Gone thanks for looking. ...


----------



## submariner (Oct 2, 2007)

will they work a wreck anchors or are they too strong?


----------



## sealark (Sep 27, 2007)

Never thaught about that. Put chain on and they should work. Good idea Ed. Come get them. I would bend the tines outward a touch for anchoring. A short pipe would serve as a straightner for after being hung in rocks. You got my number.


----------



## 706Z (Mar 30, 2011)

If Ed doesn't take them I will


Sent from my iPhone using Tapatalk


----------



## sealark (Sep 27, 2007)

706Z said:


> If Ed doesn't take them I will
> 
> 
> Sent from my iPhone using Tapatalk


Come get them ill make another one for Ed. If he wants one. 
Ron 850 712 2603


----------



## submariner (Oct 2, 2007)

Ron I do want one , don't need the rope ( looks like you did a nice job on it).

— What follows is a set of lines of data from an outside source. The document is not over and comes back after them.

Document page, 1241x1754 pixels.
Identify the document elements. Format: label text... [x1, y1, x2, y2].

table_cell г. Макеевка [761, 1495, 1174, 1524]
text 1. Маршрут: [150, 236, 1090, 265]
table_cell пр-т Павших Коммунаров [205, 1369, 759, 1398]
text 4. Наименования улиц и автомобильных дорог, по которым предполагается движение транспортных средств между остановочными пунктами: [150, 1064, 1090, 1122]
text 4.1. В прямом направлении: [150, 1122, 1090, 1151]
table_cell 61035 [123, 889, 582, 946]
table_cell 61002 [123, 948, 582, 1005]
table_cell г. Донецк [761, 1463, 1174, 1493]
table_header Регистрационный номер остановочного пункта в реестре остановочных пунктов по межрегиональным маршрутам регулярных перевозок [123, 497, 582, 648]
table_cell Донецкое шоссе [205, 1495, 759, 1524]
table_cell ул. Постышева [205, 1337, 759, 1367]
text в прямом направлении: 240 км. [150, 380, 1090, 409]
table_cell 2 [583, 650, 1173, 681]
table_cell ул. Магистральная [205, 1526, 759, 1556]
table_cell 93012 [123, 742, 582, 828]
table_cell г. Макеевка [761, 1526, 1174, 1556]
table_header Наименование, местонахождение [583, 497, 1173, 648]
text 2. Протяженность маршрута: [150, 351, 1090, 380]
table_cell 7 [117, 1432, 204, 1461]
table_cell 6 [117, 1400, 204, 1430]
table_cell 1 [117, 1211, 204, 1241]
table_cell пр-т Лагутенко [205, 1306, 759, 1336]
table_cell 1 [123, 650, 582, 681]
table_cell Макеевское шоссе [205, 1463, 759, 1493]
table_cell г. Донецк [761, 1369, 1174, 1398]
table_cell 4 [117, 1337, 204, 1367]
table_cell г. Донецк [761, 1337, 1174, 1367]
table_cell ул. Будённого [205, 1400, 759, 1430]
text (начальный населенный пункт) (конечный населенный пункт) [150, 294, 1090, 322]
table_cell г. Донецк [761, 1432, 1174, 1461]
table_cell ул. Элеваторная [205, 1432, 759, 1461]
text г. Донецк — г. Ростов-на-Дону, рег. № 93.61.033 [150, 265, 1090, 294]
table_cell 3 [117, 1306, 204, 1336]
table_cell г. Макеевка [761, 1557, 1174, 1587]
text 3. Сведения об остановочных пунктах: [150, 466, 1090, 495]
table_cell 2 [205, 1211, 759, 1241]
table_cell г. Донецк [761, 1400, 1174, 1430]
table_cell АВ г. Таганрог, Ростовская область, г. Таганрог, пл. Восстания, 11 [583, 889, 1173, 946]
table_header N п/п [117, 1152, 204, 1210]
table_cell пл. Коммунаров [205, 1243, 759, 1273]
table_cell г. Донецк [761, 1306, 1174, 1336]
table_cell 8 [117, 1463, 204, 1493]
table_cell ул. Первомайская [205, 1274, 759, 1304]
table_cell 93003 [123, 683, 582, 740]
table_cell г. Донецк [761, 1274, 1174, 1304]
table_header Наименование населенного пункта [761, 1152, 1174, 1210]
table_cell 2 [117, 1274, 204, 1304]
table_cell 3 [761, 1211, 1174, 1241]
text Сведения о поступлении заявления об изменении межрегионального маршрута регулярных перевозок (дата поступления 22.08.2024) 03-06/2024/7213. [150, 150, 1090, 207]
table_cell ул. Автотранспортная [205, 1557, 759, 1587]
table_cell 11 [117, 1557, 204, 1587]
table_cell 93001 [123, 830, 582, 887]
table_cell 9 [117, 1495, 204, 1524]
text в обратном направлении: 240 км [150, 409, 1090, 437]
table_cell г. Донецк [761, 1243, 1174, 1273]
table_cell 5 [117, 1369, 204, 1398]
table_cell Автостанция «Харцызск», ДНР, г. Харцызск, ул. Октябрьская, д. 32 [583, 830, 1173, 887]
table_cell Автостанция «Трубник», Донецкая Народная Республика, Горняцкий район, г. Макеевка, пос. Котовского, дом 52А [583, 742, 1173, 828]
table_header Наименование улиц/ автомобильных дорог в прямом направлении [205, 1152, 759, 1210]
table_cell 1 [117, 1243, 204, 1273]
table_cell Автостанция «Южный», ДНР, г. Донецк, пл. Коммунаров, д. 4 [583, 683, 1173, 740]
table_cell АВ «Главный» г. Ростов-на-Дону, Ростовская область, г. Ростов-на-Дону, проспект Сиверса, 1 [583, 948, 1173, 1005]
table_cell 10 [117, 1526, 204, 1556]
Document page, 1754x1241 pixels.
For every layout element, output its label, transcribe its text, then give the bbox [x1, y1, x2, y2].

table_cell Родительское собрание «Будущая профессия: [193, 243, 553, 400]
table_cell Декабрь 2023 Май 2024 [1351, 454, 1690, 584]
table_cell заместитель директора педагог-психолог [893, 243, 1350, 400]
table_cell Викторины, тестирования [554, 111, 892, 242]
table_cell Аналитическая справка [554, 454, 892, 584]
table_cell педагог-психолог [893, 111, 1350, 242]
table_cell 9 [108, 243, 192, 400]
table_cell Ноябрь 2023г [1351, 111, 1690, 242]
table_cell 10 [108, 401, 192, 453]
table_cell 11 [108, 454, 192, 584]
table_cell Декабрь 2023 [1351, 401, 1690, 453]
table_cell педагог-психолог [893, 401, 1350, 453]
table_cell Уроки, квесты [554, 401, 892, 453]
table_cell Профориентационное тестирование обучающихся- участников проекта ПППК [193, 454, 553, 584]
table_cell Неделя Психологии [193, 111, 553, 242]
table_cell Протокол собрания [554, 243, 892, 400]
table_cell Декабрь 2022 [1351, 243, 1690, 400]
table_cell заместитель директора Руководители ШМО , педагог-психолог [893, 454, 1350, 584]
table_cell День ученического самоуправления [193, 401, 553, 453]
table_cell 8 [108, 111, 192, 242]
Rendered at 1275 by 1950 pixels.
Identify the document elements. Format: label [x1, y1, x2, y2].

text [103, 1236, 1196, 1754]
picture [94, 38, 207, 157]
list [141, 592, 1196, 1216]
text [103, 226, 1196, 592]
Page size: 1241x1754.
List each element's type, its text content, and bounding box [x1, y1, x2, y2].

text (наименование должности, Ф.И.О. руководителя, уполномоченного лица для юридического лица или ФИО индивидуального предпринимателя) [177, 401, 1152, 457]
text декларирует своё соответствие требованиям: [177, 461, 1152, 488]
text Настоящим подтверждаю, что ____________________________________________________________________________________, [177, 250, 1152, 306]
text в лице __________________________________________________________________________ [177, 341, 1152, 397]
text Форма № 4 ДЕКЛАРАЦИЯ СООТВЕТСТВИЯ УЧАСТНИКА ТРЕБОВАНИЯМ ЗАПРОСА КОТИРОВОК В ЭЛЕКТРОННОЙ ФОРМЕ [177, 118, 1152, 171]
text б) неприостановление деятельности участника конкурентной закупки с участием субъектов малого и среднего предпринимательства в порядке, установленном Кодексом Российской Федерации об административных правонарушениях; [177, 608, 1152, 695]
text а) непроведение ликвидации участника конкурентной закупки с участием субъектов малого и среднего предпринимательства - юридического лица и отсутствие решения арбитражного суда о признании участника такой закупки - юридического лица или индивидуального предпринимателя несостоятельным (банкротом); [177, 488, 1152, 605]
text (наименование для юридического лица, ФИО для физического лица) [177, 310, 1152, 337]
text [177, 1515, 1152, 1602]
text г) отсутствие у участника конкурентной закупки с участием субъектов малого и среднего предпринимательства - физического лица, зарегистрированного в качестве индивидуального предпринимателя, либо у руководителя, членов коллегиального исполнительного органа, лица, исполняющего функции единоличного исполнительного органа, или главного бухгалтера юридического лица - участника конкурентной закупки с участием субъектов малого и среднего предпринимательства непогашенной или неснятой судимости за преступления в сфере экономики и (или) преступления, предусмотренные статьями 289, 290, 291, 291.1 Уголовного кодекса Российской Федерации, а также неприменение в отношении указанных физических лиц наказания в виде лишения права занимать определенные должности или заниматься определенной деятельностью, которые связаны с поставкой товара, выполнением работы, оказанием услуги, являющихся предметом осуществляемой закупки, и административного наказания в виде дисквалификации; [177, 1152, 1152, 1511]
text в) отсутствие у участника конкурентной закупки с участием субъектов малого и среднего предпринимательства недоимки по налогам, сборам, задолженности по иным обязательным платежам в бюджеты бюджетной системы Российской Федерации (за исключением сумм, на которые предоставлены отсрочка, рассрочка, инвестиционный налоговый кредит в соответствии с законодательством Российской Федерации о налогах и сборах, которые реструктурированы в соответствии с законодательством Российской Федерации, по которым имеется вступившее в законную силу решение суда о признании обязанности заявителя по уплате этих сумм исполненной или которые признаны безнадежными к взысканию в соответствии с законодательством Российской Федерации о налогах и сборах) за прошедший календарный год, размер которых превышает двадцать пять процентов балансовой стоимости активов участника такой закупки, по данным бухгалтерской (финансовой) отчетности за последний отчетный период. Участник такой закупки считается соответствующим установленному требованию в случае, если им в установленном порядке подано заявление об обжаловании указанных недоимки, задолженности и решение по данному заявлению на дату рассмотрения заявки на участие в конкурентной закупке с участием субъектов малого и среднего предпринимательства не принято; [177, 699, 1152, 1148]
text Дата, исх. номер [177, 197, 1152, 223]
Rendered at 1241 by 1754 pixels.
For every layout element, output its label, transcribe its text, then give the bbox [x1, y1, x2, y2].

No rush, when you get a chance ed


----------



## sealark (Sep 27, 2007)

Both gone thanks for looking.


----------



## legal limit 1 (Jan 23, 2008)

Hey seamark how much do you charge to make one of those pier gaffs.


----------



## sealark (Sep 27, 2007)

legal limit 1 said:


> Hey seamark how much do you charge to make one of those pier gaffs.


I made those up and don't really want to make any more I originally was asking $50 ea. lots of people will chime in on here to make you one. I had three people that wanted one, made those two and all of a sudden no one wanted them. The guy that bought them might sell one. 706z bought them ask him :thumbup:


----------



## legal limit 1 (Jan 23, 2008)

OK l understand. I'll check on the forum to see if anyone wants to make one.


----------